Method 2: Delete via Registry Editor
Those who want to try removing the NanoCore RAT manually use Regedit as the trojan can modify the registry itself.
- Let’s run the command line.
- Enter Regedit when prompted.
- Before uninstalling, you need to make a backup copy of the registry (File – Export – save the registry to a safe place).
- Once the backup copy has been created, press Edit – Find.
- Enter NanoCore RAT.exe – Find next.
- Registry found? Right click on it and click Delete.
Method 3: Connect your computer to the network and enter Safe Mode
First, try booting your computer in safe mode. It will help if you do this to prevent the NanoCore RAT from starting.
Windows 7, 10, Vista, XP
- First, restart the computer.
- Press F8 Before you see Windows.
- You will see a menu of advanced options.
- Open ‘Safe Mode with Networking’
- Press Enter.
Windows 8, Windows 8.1
- Press Windows+R to open the RUN window.
- Enter the msconfig command.
- Click OK.
- Click on the Boot tab.
- In that area, select the Safe Boot and Networking option.
- Click OK.
- Reboot the computer.
Method 4: Delete all dubious apps
The causative app may persist even after trying to uninstall it, finding a new location in the PC system. Try to find the location:
- Right click on the taskbar.
- Select Task Manager.
- View all applications using system memory.
- Look for applications that have not been install and run by the user.

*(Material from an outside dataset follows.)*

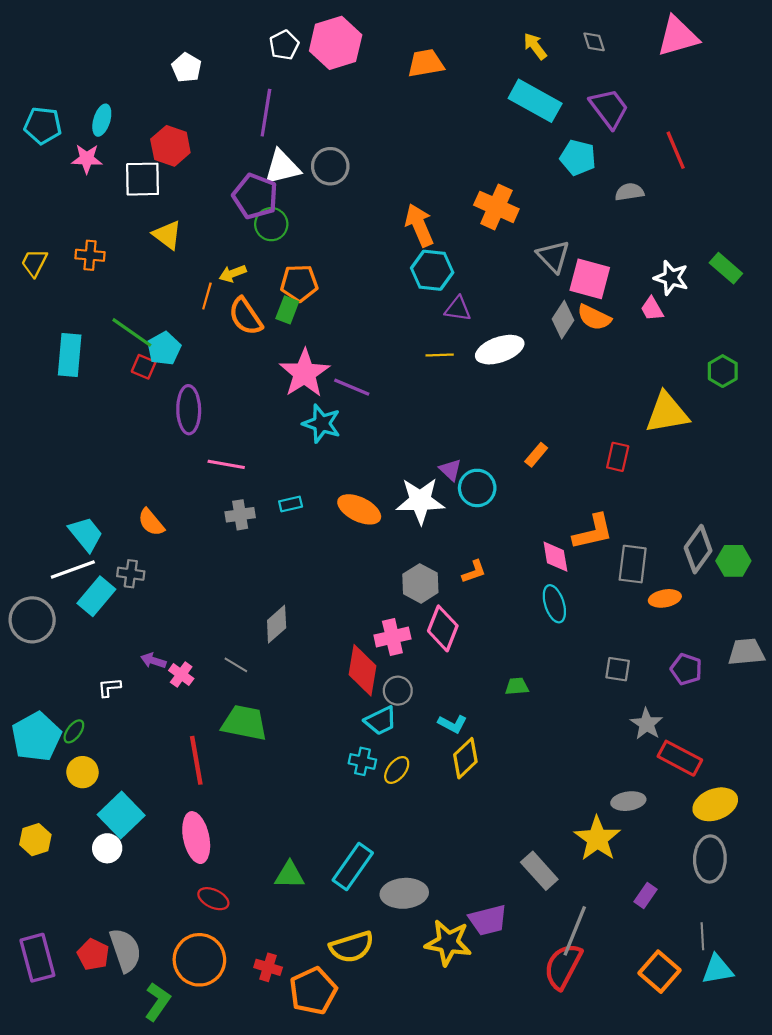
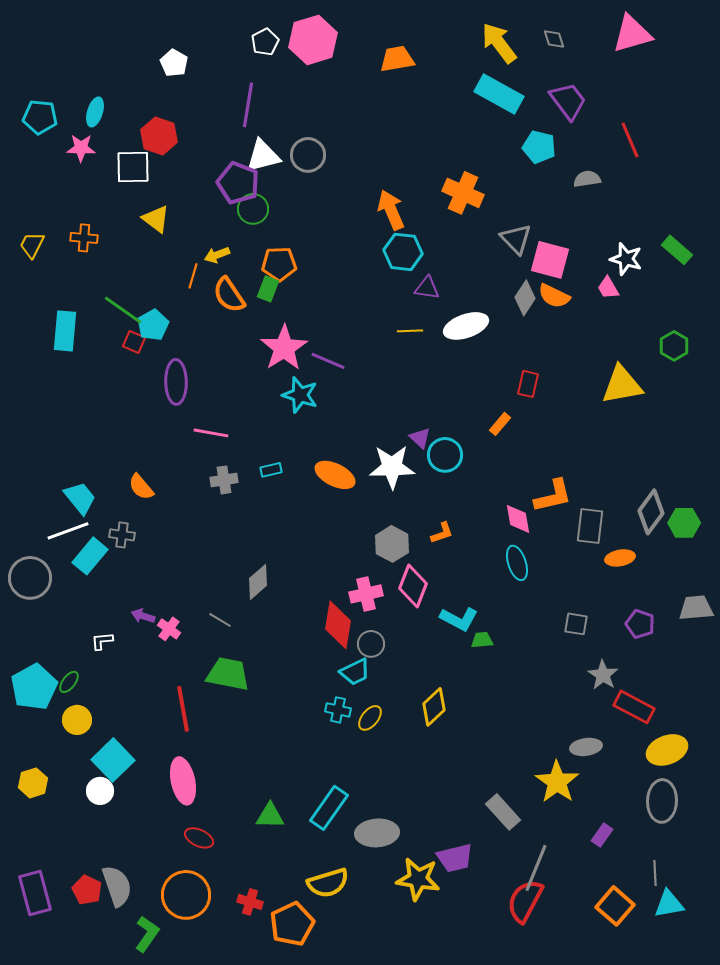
yellow arrow: (535, 46) -> (499, 43), size x1.6
red rectangle: (618, 457) -> (528, 384), moved
cyan L-shape: (452, 724) -> (459, 619), moved, size x1.4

- Right click on it to open its location.
- Now open Control Panel.
- Click Uninstall a program.
- Check for suspicious apps.
Method 5: Delete temporary files
The temporary files folder is where the malicious files are store. Try deleting temporary files and folders:
- Open the Run window
- Enter the command %temp% and press Enter.
- The path C:\Users\[username]\AppData\Local\Temp will appear; meaning, the temp folder will open.
- Delete files and folders, then empty the Recycle Bin.